The Spirit was released with two different handsets, the 6-button and 24-button, and in two different sizes; a 12 line, 24 phone system, and a 24 line, 48 phone system. This system, along with the original Merlin product line, was one of the original phone systems to use smaller cables from the wall to the handset. It is also one of the first modular, programmable systems that customers could make changes to without calling the phone company. Due to its age, it was never offered with display functionality or caller ID, and voice mail was never included on this system.

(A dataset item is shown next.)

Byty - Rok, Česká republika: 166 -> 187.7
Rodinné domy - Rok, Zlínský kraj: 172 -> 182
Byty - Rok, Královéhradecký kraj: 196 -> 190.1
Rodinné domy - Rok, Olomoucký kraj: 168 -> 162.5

Merlin 820, Plus, 1030, 3070
This Merlin series will always be remembered as “the phone used by JR Ewing” in the original Dallas series. Heralded for its innovative design and speakerphone-quality headset, it was noted for its leading-edge design. Later versions of the system had displays and built-in speakerphones, both very modern and desirable at the time. Again, it was one of the first systems that customers could make changes on and was never offered with embedded voice mail.
Merlin II, Merlin Legend
As phone system pricing became more and more competitive, AT&T and Lucent began putting more and more functionality into their mid-sized offering, the Merlin II and more commonly, the Merlin Legend. The big brother to the smaller Merlin products, the Legend utilized PC based programming, various voice mail offerings, and some of the newer features we now take for granted, such as voice mail and call forwarding.
The Merlin Magix was the last release of the Merlin before the product line was manufacture-discontinued. Still widely in use today in locations nationwide, the system introduced the first handset that would be migrate to today’s IP Office – the 4400 series handset. This is an example of the attention to investment protection that Avaya applies to its products; a handset that has been around for almost two decades can be used on their flagship IP500 telephone system.